== Document segment ==
----------------

An interesting example is the annual Resolution! festival at London's The Place for new and developing companies. The choreographers and dancers will be almost entirely graduates of dance colleges and a number of performances are reviewed in the national dailies etc. Some companies and performers, like Wayne McGregor, go on to great things and others fade away quickly. Thus I consider this to be professional work, albeit of VERY mixed standards.

I suspect that many of the artists performing for the new companies are not being paid for their performances or receive very little money. So what do they do if they are not earning money from dance? A number of dancers subsist on catering, building or show dance work if they can get it.

The key thing is to pay your dancers as much as you possibly can - they are one of the most exploited group of workers around.

----------------

(Raw records)
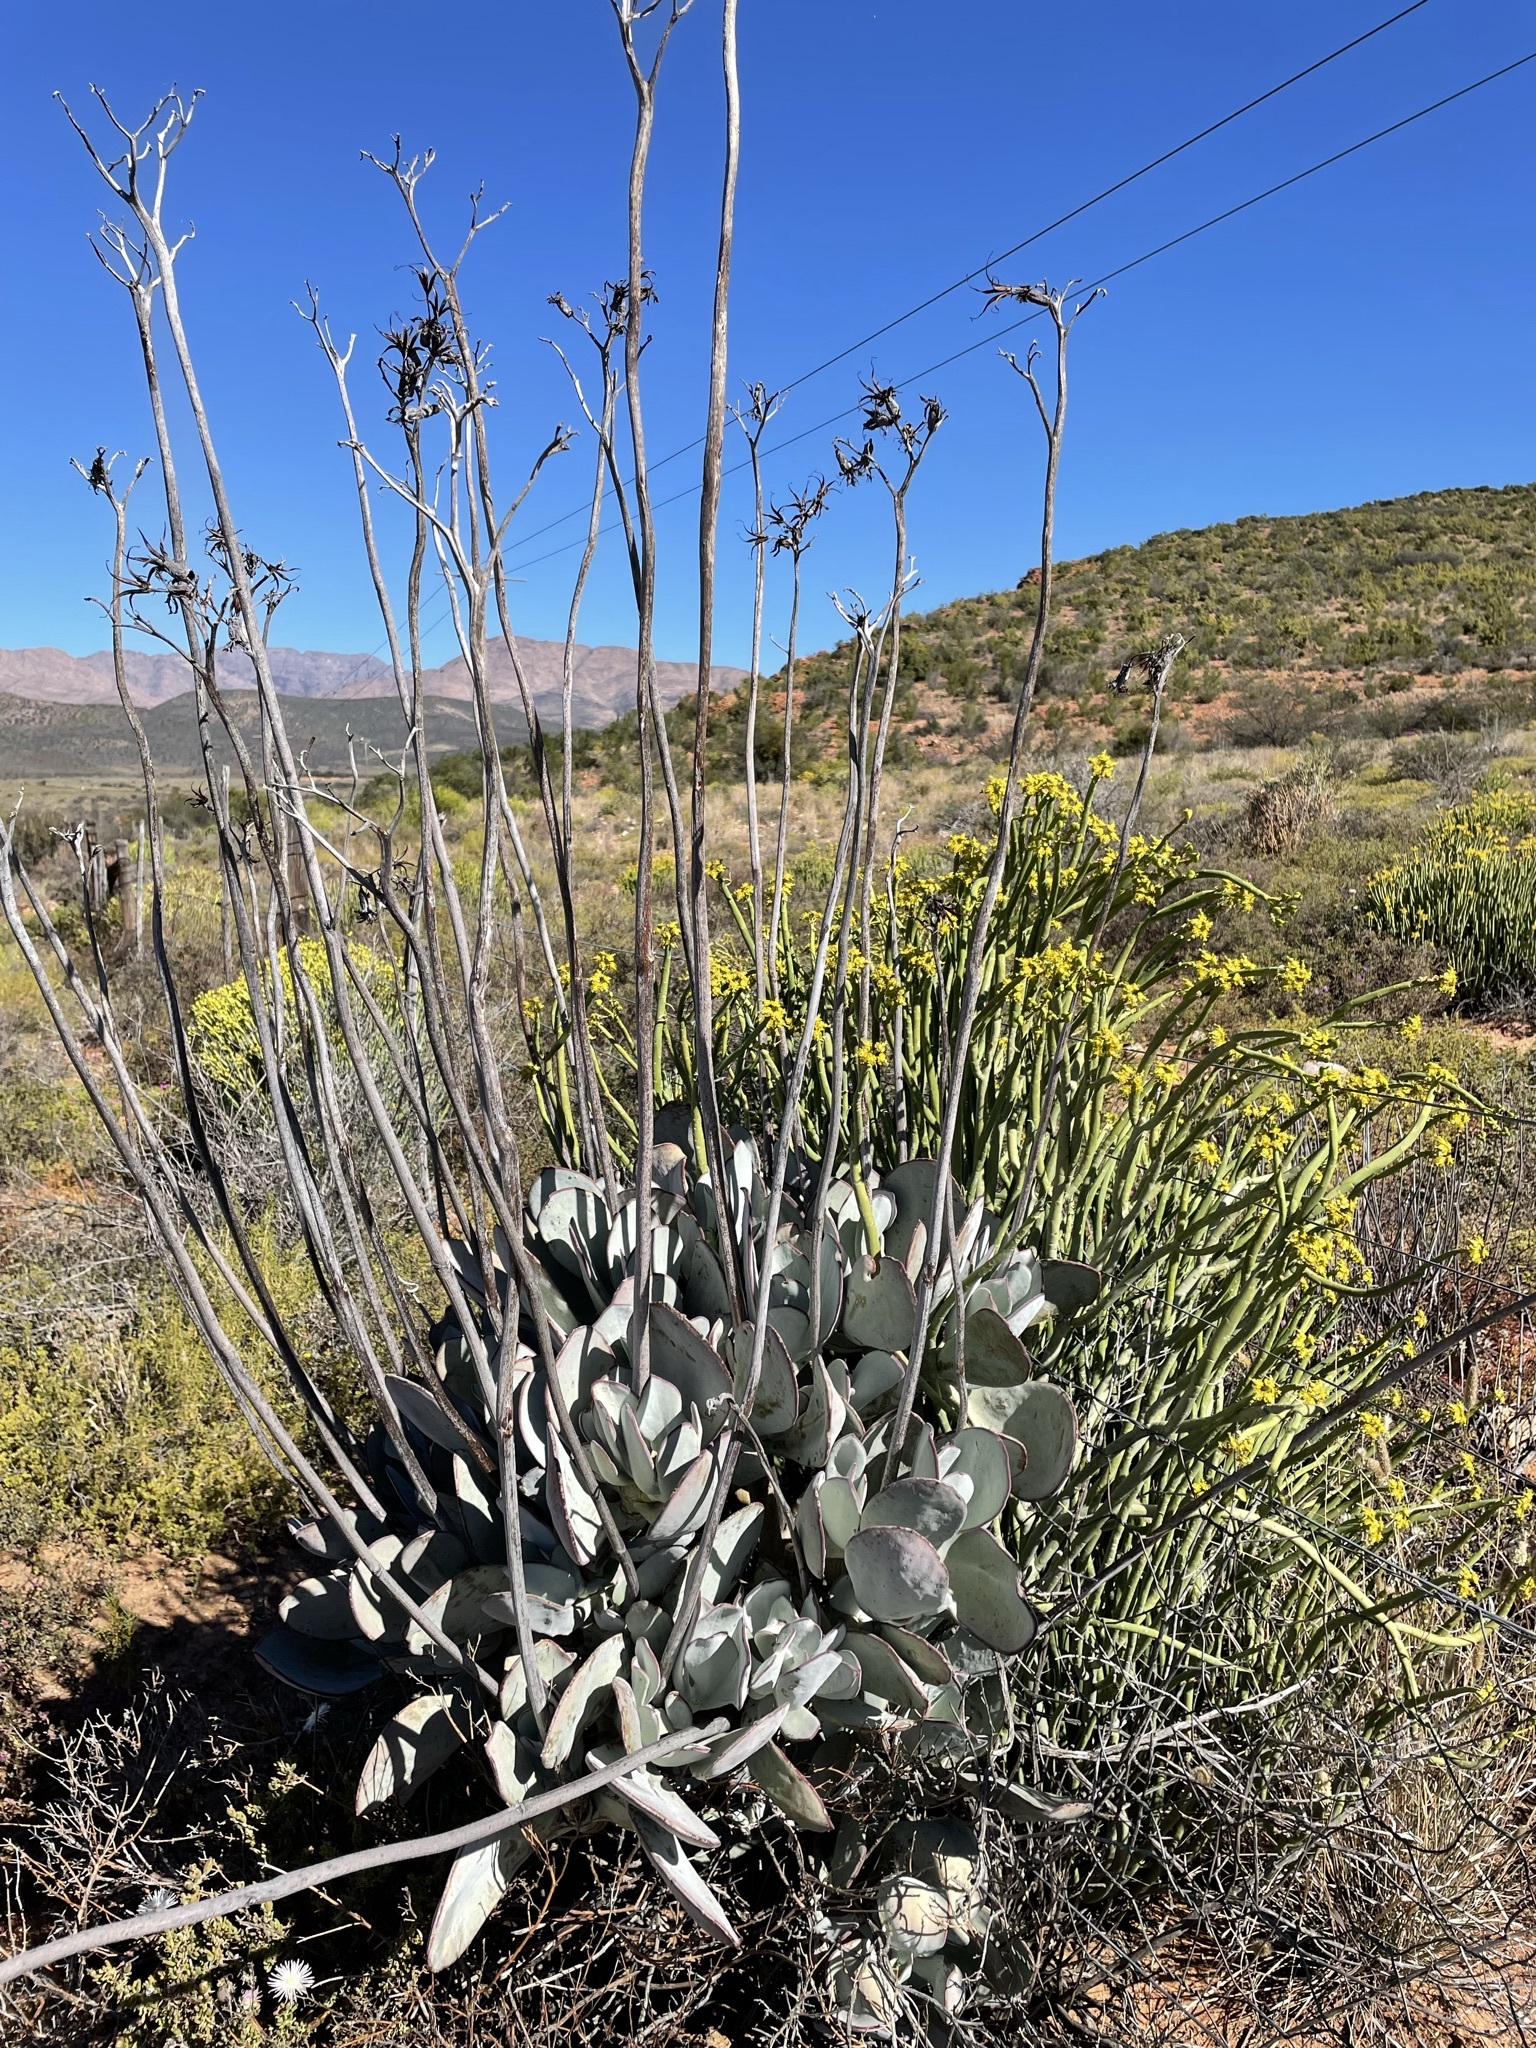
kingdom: Plantae
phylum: Tracheophyta
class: Magnoliopsida
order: Saxifragales
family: Crassulaceae
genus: Cotyledon
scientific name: Cotyledon orbiculata
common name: Pig's ear
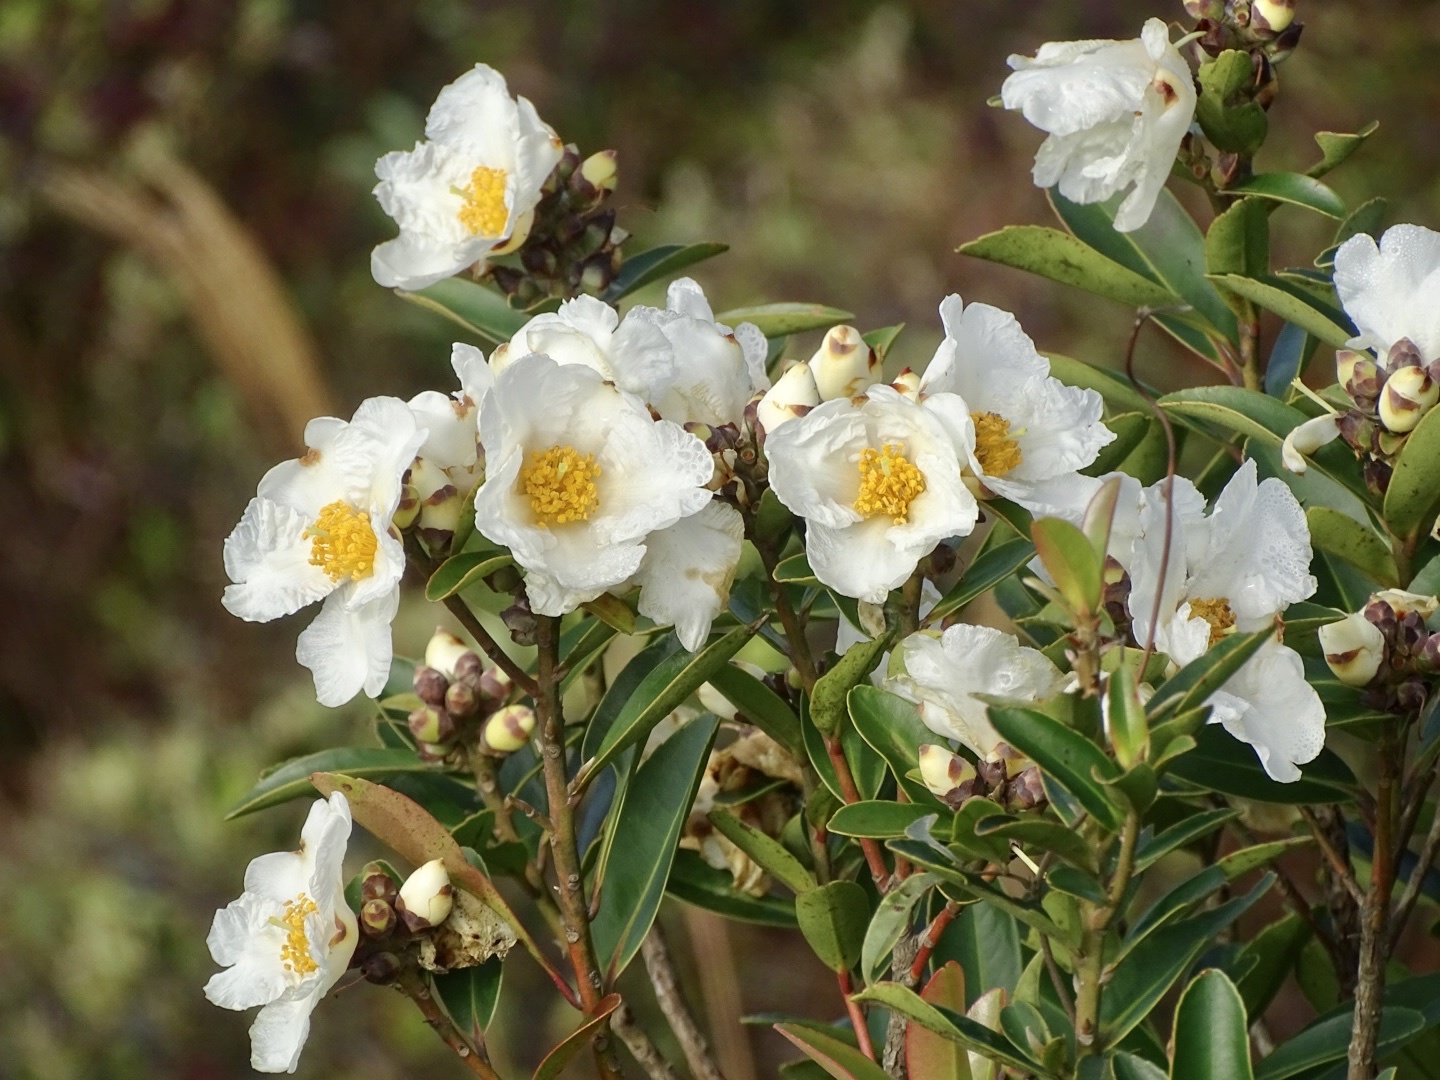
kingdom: Plantae
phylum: Tracheophyta
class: Magnoliopsida
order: Ericales
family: Theaceae
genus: Polyspora
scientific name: Polyspora axillaris
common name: Fried egg tree
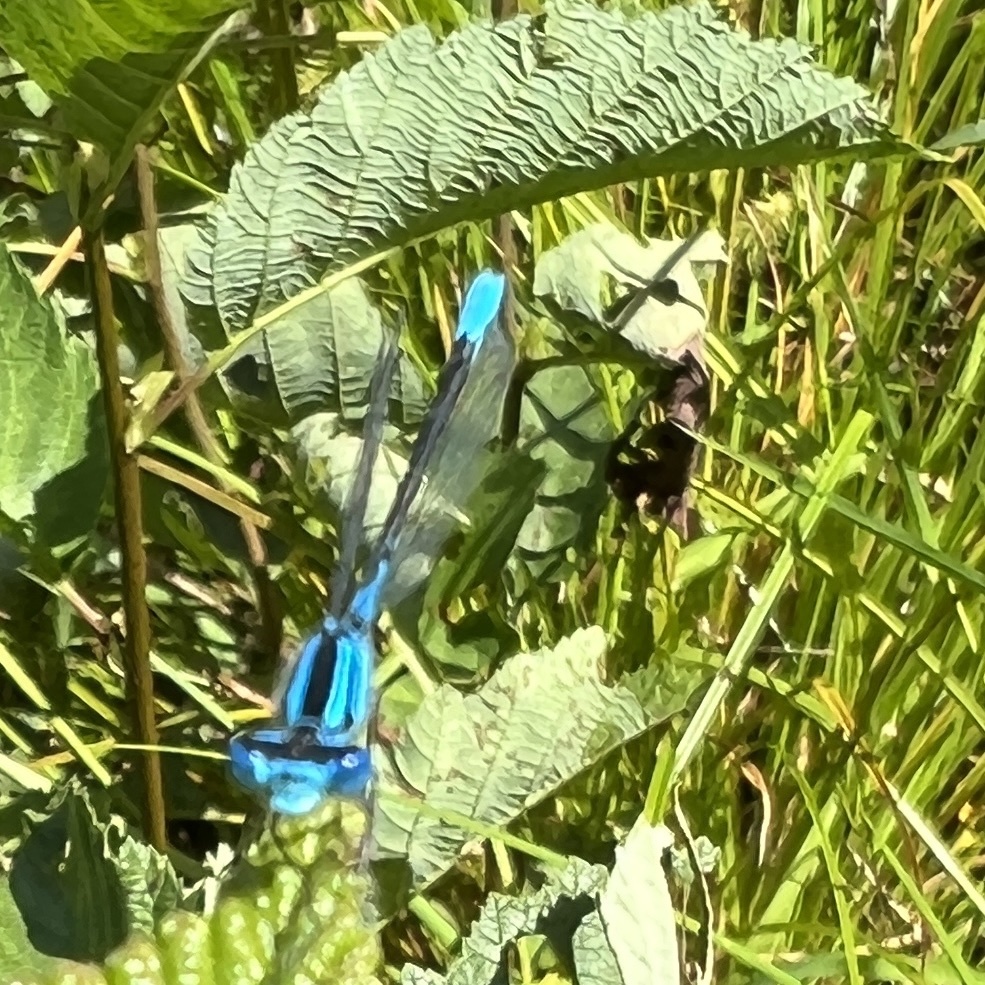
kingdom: Animalia
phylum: Arthropoda
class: Insecta
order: Odonata
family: Coenagrionidae
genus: Enallagma
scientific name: Enallagma aspersum
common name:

----------------

== Job A ==
Render this sentence from the passage on paying dancers into Spanish: "So what do they do if they are not earning money from dance?"
== Job B ==
Reproduce the passage on paying dancers word for word, from "An interesting example" to "VERY mixed standards.".

== Expected output A ==
Entonces, ¿qué hacen si no ganan dinero con la danza?

== Expected output B ==
An interesting example is the annual Resolution! festival at London's The Place for new and developing companies. The choreographers and dancers will be almost entirely graduates of dance colleges and a number of performances are reviewed in the national dailies etc. Some companies and performers, like Wayne McGregor, go on to great things and others fade away quickly. Thus I consider this to be professional work, albeit of VERY mixed standards.